Schnell muss sich dann die Taskforce für eine erste strategische Kommunikationshaltung in Bezug auf die Art und Weise der Öffnung zu dem jeweiligen Thema entscheiden. Diese Haltung muss den Sachstand bzw. die sich parallel und kontinuierlich ergebenden Ergebnisse aus der Untersuchung des Vorfalls in der Lieferkette einbeziehen. Für die eigentliche Kommunikation mit den Stakeholdern sind abgestimmte Kernbotschaften essenziell, die konsistent über Formate und Kanäle hinweg kommuniziert werden. Die Einrichtung eines Echtzeit-Monitorings aller relevanten klassischen und soziale Medien stellt sicher, dass auch von außen wertvollen Informationen in die strategische Ausrichtung und kontinuierliche Anpassung der Kommunikation einfließen. Mit Blick auf die weitere Entwicklung sollten darüber hinaus potenzielle rechtliche Auseinandersetzung antizipiert und vorbereitet werden. Eine solide rechtliche Strategie, flankiert von glaubwürdigen Botschaften für den „Court of Public Opinion“ hilft dabei, das Vertrauen der Stakeholder zu erhalten und das Geschäft zu schützen.

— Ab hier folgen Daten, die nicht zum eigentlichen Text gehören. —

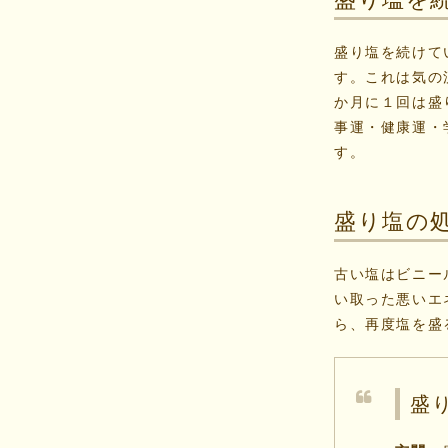
盛り塩を続けて
す。これは気の
か月に１回は盛
事運・健康運・
す。
盛り塩の
古い塩はビニー
い取った悪いエ
ら、再度塩を盛
盛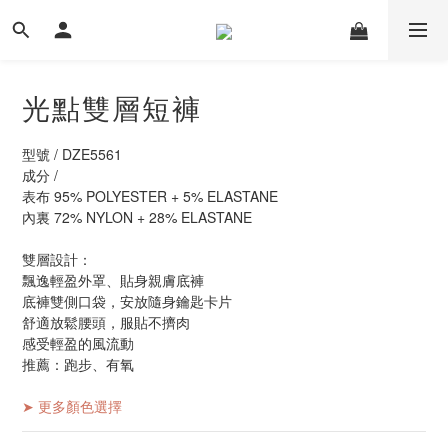
光點雙層短褲
型號 / DZE5561
成分 / 
表布 95% POLYESTER + 5% ELASTANE
內裏 72% NYLON + 28% ELASTANE
雙層設計：
飄逸輕盈外罩、貼身親膚底褲
底褲雙側口袋，安放隨身鑰匙卡片
舒適放鬆腰頭，服貼不擠肉
感受輕盈的風流動
推薦：跑步、有氧
➤ 更多顏色選擇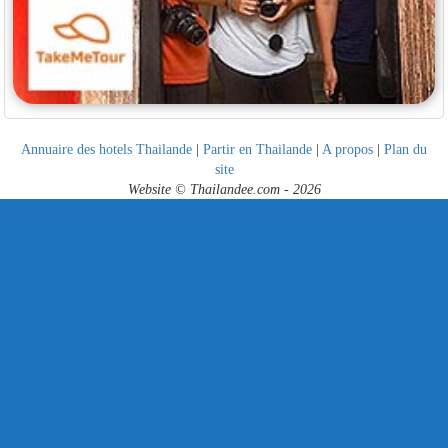
Annuaire des hotels Thailande
|
Partir en Thailande
|
A propos
|
Plan du
site
Website © Thailandee.com - 2026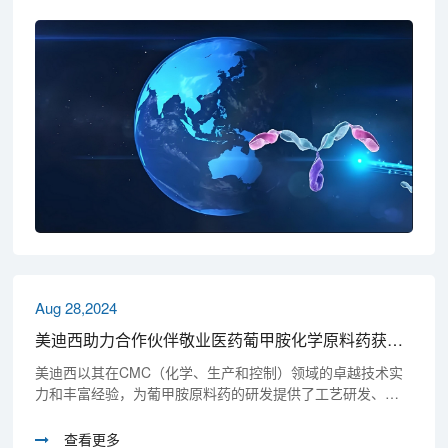
动力学、安全性评价等关键服务，为项目的顺利推进提供了
坚实保障。
Aug 28,2024
美迪西助力合作伙伴敬业医药葡甲胺化学原料药获批上市
美迪西以其在CMC（化学、生产和控制）领域的卓越技术实
力和丰富经验，为葡甲胺原料药的研发提供了工艺研发、质
量研究、稳定性研究等服务，为高效完成申报奠定了坚实基
础。
查看更多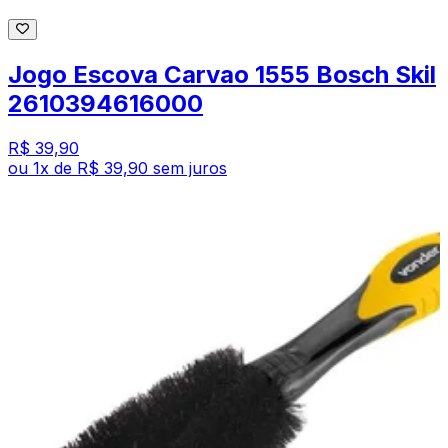
Jogo Escova Carvao 1555 Bosch Skil
2610394616000
R$ 39,90
ou
1
x de
R$ 39,90
sem juros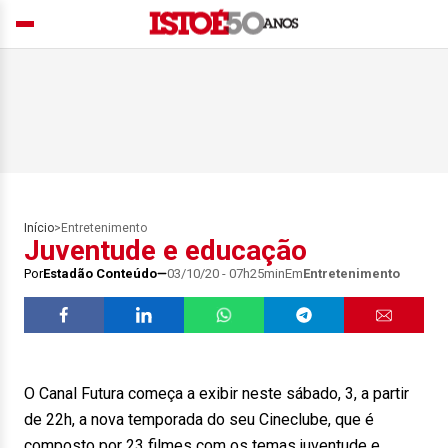
Início
>
Entretenimento
Juventude e educação
Por
Estadão Conteúdo
03/10/20 - 07h25min
Em
Entretenimento
O Canal Futura começa a exibir neste sábado, 3, a partir
de 22h, a nova temporada do seu Cineclube, que é
composto por 23 filmes com os temas juventude e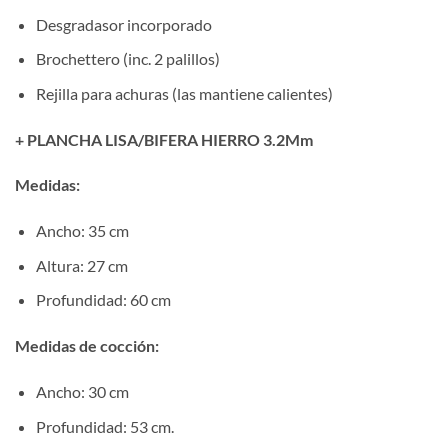
Desgradasor incorporado
Brochettero (inc. 2 palillos)
Rejilla para achuras (las mantiene calientes)
+ PLANCHA LISA/BIFERA HIERRO 3.2Mm
Medidas:
Ancho: 35 cm
Altura: 27 cm
Profundidad: 60 cm
Medidas de cocción:
Ancho: 30 cm
Profundidad: 53 cm.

Erreichbar sein, Verantwortungsbewusstsein signalisieren, Kommunikationshoheit erhalten
Im Allgemeinen sollte darauf geachtet werden, dass in einer akuten Krise mit teils noch ungeklärter Sachlage nur gesicherte Fakten kommuniziert werden. Eine erhöhte Kommunikationsdisziplin ist hier erforderlich – auch in dem Punkt, dass oftmals der Druck von extern durch sich häufende Anfragen zunimmt und gerade hier spekulative Aussagen sowie vorschnelle Versprechungen absolut zu vermeiden sind. Trotzdem ist die Vogel-Strauß Taktik keinesfalls angezeigt; denn so wird das kommunikative Vakuum durch andere besetzt, die Mutmaßungen anstellen und Unternehmen werden zu Getriebenen und verlieren die Kommunikationshoheit. Viel wichtiger ist es in den anfänglichen Momenten einer aufkommenden Krise Verantwortungsbewusstsein zu signalisieren sowie erreichbar für sämtliche Stakeholder zu sein. Es gilt hier die dort aufkommenden Fragen und Sorgen aus deren Perspektive zu antizipieren und je nach Sachlage und Entscheidung zum Vorgehen im Krisenstab bei den einzelnen Gruppen proaktiv oder reaktiv zu adressieren. Im Idealfall existiert bereits ein Krisenhandbuch, auf das sich der Krisenstab und die Kommentatoren beziehen können. Entwürfe für Stellungnahmen, Q&A-Kataloge, Kunden- und Mitarbeiterkommunikation können auf dieser Basis schneller aufgesetzt und auf den tatsächlichen Fall hin angepasst werden. Das erspart im Ernstfall viel Zeit und macht das Unternehmen kommunikativ schneller handlungsfähig. Im Verlauf der Krise und der sich entwickelnden Faktenlage wird der neue Sachstand je nach Relevanz für die Stakeholder nach und nach in die Kommunikation eingeflochten. So kann die Krise im Verlauf kommunikativ professionell begleitet werden, bis sie schließlich bewältigt ist und das Unternehmen wieder in die „Vorwärtskommunikation“ schalten kann.